→ Try it
Return each line of the records holding the string "index".
--- Supplied records Enclosed Below ---
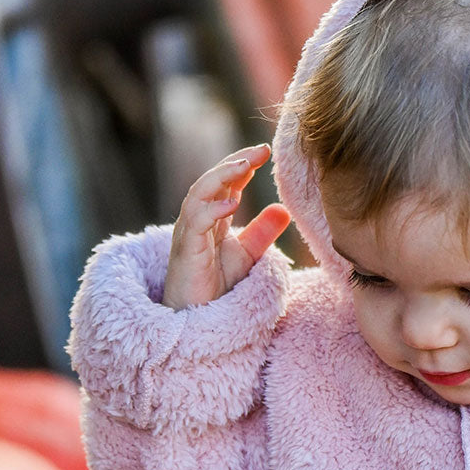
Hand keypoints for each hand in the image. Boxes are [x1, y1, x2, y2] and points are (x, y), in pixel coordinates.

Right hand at [162, 144, 291, 309]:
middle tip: (261, 149)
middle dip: (235, 162)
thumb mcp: (247, 256)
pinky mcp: (185, 251)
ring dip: (221, 177)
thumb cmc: (215, 288)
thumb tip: (284, 209)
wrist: (197, 320)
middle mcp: (196, 221)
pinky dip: (212, 210)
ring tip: (244, 165)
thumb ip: (262, 232)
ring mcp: (188, 234)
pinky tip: (232, 203)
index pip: (225, 183)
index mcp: (211, 219)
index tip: (266, 151)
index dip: (243, 164)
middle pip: (211, 182)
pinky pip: (195, 223)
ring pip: (198, 194)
--- End of Enclosed Supplied records ---
→ Final answer
index pip: (225, 183)
index mcp: (211, 219)
index tip: (266, 151)
index dip: (243, 164)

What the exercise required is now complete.